**Excerpts from a dataset:**
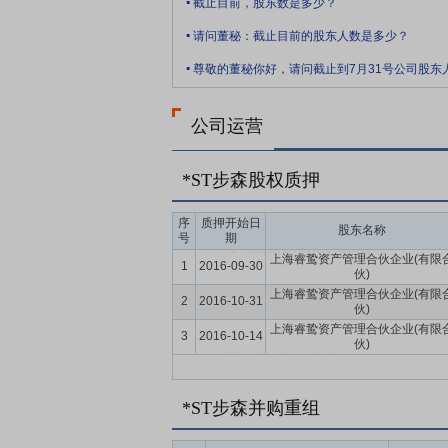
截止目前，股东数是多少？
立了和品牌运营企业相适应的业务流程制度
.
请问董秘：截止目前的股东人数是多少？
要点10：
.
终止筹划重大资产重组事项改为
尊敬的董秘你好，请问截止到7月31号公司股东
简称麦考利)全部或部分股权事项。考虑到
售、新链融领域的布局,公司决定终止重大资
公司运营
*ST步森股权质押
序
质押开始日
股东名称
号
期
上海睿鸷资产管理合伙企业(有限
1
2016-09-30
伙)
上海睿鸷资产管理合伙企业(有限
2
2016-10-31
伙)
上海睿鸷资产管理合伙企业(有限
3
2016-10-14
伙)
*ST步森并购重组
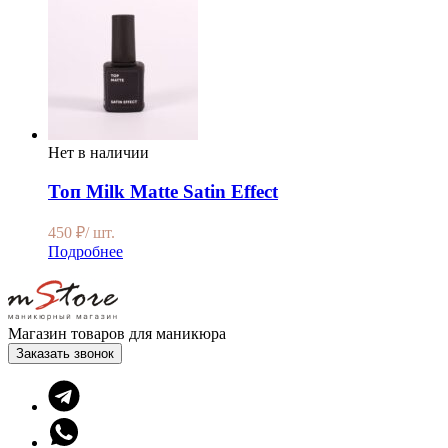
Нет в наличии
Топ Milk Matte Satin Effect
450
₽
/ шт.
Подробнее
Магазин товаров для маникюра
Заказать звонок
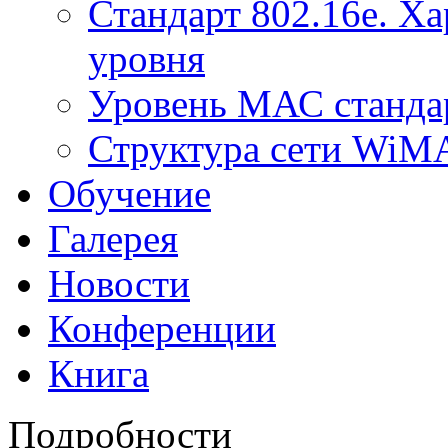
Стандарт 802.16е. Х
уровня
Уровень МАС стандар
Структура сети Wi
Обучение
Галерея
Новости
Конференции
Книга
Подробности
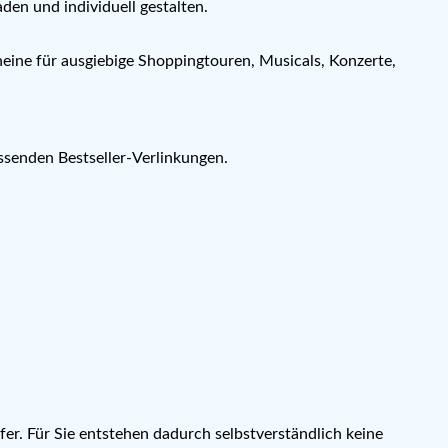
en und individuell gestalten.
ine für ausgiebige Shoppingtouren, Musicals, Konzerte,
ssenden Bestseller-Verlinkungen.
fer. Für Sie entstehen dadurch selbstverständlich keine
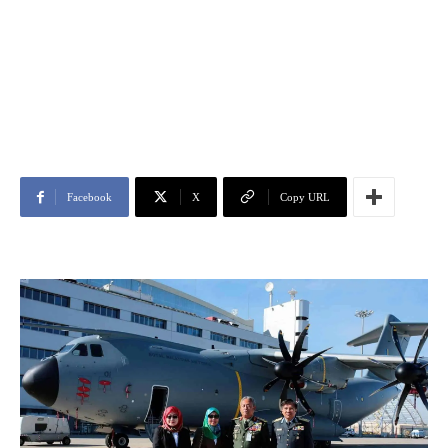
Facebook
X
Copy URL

**Work request:**
Write the entries out again word for word. Omit all pictures from them.

**Exercise response:**
截止目前，股东数是多少？
立了和品牌运营企业相适应的业务流程制度
.
请问董秘：截止目前的股东人数是多少？
要点10：
.
终止筹划重大资产重组事项改为
尊敬的董秘你好，请问截止到7月31号公司股东
简称麦考利)全部或部分股权事项。考虑到
售、新链融领域的布局,公司决定终止重大资
公司运营
*ST步森股权质押
序
质押开始日
股东名称
号
期
上海睿鸷资产管理合伙企业(有限
1
2016-09-30
伙)
上海睿鸷资产管理合伙企业(有限
2
2016-10-31
伙)
上海睿鸷资产管理合伙企业(有限
3
2016-10-14
伙)
*ST步森并购重组
Нет в наличии
Топ Milk Matte Satin Effect
450
₽
/ шт.
Подробнее
Магазин товаров для маникюра
Заказать звонок
Стандарт 802.16е. Х
уровня
Уровень МАС стандар
Структура сети Wi
Обучение
Галерея
Новости
Конференции
Книга
Подробности
en und individuell gestalten.
ine für ausgiebige Shoppingtouren, Musicals, Konzerte,
ssenden Bestseller-Verlinkungen.
fer. Für Sie entstehen dadurch selbstverständlich keine
Facebook
X
Copy URL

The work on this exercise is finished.